TLA+ for dummies

An TLA+ Guide from dummies (me) to people who have no context on this.

Introduction

What this is article is:

quick intro and roadmap for people who want to experience TLA+ but have no previous experence.
pointers to TLA+ learning resources.

What this is article is NOT:

A complete guide from basic to advanced TLA+.

After opening the TLA+ wiki, let’s explore TLA+!

First course & set up in TLA+

TLA+ Toolbox vs. VS Code

You can use TLA+ in two main environments:

TLA Toolbox: An IDE with syntax checks and a TLA+ engine, suitable for running TLA+ without additional plugins. More complex examples are available for beginners. TLA Toolbox Support.
VS Code with the Official TLA+ Plugin: User-friendly, especially for those already familiar with VS Code.

From my experience, VS Code is more user friendly and easy to grasp especially for those who are already familiar with the editor.

This will be based on VS Code.

What does a TLA+ “project” looks like?

Just like any other launguages, there’s basically two types of files:

.tla files for model specification.

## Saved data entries
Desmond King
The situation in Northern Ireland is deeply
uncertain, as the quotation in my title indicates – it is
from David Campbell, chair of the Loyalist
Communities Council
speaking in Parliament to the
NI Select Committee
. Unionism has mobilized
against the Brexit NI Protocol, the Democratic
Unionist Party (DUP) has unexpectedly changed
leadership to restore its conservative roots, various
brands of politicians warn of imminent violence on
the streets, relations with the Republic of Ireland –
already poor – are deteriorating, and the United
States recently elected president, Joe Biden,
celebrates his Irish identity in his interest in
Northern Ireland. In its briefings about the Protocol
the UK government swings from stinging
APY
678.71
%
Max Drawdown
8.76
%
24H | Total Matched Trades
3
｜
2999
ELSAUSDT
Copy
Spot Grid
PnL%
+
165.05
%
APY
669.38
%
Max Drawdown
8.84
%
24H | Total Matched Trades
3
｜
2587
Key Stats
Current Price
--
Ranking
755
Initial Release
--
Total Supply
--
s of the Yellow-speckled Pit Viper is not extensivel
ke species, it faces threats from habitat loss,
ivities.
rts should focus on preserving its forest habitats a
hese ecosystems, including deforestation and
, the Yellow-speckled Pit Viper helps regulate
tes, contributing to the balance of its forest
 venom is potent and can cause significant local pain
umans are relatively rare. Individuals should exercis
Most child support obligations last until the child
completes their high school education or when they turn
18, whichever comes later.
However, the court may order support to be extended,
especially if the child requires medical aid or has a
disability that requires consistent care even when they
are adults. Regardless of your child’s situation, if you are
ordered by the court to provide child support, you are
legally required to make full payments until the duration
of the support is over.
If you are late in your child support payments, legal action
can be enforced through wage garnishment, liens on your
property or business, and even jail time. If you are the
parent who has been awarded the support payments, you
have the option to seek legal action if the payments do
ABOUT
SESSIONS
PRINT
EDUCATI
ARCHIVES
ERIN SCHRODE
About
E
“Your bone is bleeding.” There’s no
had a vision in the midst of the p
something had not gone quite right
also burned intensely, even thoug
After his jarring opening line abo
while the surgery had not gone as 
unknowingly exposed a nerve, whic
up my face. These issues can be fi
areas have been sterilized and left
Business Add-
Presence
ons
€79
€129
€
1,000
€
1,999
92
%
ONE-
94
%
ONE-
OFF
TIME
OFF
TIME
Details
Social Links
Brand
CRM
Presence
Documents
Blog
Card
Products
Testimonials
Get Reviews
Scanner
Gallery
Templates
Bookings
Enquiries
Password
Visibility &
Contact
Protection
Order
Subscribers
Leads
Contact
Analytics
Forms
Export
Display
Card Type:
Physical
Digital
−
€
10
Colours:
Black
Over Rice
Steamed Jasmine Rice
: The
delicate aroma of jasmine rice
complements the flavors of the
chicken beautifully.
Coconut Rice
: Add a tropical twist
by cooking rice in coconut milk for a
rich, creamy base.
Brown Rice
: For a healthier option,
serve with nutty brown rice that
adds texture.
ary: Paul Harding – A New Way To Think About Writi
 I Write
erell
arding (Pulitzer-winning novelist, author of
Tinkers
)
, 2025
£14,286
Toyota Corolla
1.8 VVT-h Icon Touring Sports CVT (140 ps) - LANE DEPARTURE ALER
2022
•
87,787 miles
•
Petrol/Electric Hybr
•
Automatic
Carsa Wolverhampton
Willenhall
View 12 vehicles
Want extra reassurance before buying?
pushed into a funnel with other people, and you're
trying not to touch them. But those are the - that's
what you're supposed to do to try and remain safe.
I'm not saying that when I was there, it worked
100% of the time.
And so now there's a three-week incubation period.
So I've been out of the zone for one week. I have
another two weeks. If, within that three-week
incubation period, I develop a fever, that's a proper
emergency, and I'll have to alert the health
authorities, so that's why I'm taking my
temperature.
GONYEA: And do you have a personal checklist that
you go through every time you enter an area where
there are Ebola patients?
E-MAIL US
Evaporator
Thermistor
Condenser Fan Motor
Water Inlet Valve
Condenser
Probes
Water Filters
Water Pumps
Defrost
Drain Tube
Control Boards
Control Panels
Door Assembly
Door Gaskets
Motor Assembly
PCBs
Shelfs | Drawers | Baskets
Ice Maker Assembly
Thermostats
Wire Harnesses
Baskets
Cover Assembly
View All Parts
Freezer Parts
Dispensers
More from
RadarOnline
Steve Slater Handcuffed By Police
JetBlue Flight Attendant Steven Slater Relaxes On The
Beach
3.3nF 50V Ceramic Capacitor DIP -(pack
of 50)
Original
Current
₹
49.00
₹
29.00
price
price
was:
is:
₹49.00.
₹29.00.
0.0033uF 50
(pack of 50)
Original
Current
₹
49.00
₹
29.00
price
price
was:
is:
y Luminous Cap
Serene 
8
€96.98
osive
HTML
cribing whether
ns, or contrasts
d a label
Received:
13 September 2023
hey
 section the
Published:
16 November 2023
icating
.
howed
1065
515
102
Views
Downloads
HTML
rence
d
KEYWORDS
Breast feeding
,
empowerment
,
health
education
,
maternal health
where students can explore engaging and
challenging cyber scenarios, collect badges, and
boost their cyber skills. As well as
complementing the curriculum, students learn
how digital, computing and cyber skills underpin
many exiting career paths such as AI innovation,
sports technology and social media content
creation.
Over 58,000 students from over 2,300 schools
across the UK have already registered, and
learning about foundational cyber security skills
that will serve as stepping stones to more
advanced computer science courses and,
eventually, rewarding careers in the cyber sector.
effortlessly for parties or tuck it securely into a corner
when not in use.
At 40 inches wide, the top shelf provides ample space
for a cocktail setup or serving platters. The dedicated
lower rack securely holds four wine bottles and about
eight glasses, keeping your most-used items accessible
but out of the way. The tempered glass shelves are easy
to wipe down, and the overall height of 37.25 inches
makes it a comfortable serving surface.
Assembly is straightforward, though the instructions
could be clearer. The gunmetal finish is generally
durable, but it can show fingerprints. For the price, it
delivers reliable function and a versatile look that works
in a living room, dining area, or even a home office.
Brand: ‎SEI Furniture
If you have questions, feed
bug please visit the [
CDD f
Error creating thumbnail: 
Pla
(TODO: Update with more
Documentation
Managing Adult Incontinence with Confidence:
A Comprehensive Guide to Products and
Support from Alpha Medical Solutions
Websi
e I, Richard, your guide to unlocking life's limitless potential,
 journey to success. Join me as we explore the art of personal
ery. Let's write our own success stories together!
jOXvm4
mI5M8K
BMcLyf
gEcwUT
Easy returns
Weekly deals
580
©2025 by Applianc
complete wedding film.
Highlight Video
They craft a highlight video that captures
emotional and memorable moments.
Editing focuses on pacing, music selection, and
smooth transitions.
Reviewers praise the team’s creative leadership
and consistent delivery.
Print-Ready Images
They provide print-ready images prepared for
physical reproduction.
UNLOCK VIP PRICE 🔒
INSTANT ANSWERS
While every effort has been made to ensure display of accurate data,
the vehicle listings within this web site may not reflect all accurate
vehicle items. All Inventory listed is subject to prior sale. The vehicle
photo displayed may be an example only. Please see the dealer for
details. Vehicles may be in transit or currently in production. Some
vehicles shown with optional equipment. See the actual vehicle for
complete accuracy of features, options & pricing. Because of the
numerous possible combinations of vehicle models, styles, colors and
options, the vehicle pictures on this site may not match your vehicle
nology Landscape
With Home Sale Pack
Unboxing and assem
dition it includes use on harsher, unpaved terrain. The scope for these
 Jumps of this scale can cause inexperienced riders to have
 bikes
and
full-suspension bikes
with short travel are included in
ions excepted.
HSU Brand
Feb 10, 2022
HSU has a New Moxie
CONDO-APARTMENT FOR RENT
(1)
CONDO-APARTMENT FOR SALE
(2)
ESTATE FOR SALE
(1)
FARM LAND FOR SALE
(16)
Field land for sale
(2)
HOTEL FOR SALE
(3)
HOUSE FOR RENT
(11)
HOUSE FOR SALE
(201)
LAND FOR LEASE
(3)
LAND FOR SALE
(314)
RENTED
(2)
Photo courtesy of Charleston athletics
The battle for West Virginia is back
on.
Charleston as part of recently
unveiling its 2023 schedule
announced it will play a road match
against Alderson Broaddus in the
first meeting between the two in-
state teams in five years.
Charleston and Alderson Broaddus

## Required actions
a - In the TLA+ guide, which editor does the walkthrough use?
b - Say whether each statement agrees with the TLA+ guide, and quote the words that decide it: (i) The guide presents itself as a complete course from basic to advanced TLA+. (ii) The TLA Toolbox is an IDE with syntax checks and a TLA+ engine. (iii) Files ending in .tla hold the model specification.
c - Pick up the TLA+ guide after its last line and keep writing it.

## Answers to the exercises
a - VS Code.

b -
(i) No: "What this is article is NOT: A complete guide from basic to advanced TLA+."
(ii) Yes: "An IDE with syntax checks and a TLA+ engine"
(iii) Yes: ".tla files for model specification."

c -
.cfg files for model configuration.

Chatgpt was kind enough to print out this tree structure for me:

project_name/
│
├── src/                    # Main directory for all TLA+ modules
│   ├── main_module.tla     # Main TLA+ module
│   ├── helper_module1.tla  # Additional TLA+ modules
│   └── helper_module2.tla
│
├── model/                  # Directory for TLC model configurations and outputs
│   ├── main_module.cfg     # Configuration for the TLC model checker
│   ├── states.dot          # Generated state graph (if requested)
│   └── other_outputs/      # Other output files, traces, logs, etc. 
│
└── docs/                   # Optional: documentation, notes, etc.
    ├── notes.md
    └── ...

For simplicity, we will focus on a basic structure with just model.tla and model.cfg.

The model file (.tla)

The .tla file contains all the logic: variables, initial state (Init), operations (e.g., DoA == <...>), next step (Next), and invariants.

For example, an simple starting point might be like this (reference this wiki for the background of this puzzle):

https://github.com/xinhong3/tla_plus/blob/main/goat/goat.tla

This file defines our model, including variables (boat, wolf, cabbage, etc.), the state of the system (var), and operations (MOVE(item), MoveBoat(b)).

The NEXT definition specifies possible state transitions, and Spec is the temporal property to run.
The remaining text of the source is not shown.